Mary Hoffman, author of over 90 children's books, including the Stravaganza series and Amazing Grace, has begun a web journal which will be updated roughly once a week. You can read more on www.maryhoffman.co.uk

Monday, December 05, 2005

Sitting Shiva

I was going to write about the Harry Potter movie but events have overtaken me and only one story is on our minds.

On Friday my father-in-law died. He was a great age - 93 - but after a while one becomes lulled into forgetting that even the people who have been around for a very long time will eventually go. When the phone call came, every family member who could converged on his house. We sat for hours, drinking tea and coffee and remembering this paterfamilias. The youngest member of the family, little Freddie, at only six weeks old was a great distraction and comfort for all.

John was a theatre critic, for the last 18 years of his career on the Daily Tellegraph, which carried an obit this morning. In the last war he wasa conscientious objector and drove an ambulance in London in the Blitz. Unlike the composer Sir Michael Tippett, whom he somewhat resembled.
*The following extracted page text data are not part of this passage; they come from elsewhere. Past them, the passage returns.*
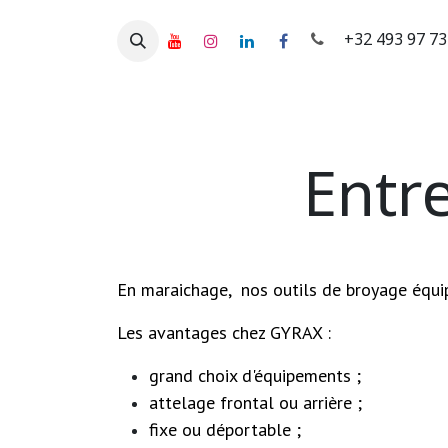
Se rendre au contenu
+32 493 97 7
ACCUEIL
Produits
Marques
Occa
Entr
En maraichage, nos outils de broyage équi
Les avantages chez GYRAX :
grand choix d'équipements ;
attelage frontal ou arrière ;
fixe ou déportable ;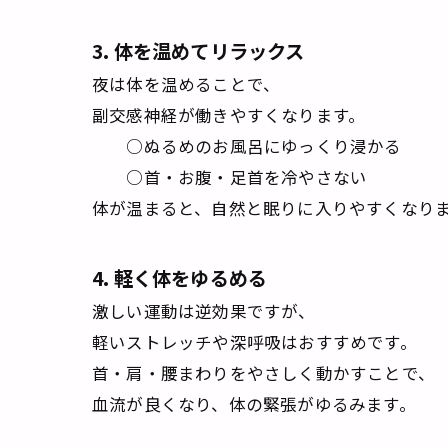
3. 体を温めてリラックス
夜は体を温めることで、
副交感神経が働きやすくなります。
○ぬるめのお風呂にゆっくり浸かる
○首・お腹・足首を冷やさない
体が温まると、自然と眠りに入りやすくなり
4. 軽く体をゆるめる
激しい運動は逆効果ですが、
軽いストレッチや深呼吸はおすすめです。
首・肩・腰まわりをやさしく動かすことで、
血流が良くなり、体の緊張がゆるみます。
Tippett, whose centenary is being celebrated currently, another CO, refused alternative work on the land, on the grounds that it would suppoort the war effort, and went to prison.

John on the other hand did his dangerous war work and was bombed out of his house three times. He was very supportive when Rhiannon and I put together Lines in the Sand, our anti-war anthology, two years ago. He had a wealth of theatrical anecdotes, which he loved to tell, about Rosemary Harris, John Gielgud, The Mousetrap... There seemed to be no-one in the theatre he didn't know over several generations.

Staying with his widow until he was taken away in the early evening reminded me of the Jewish custom of Sitting Shiva. True, they do it for a week and we did it only a day but it felt very right.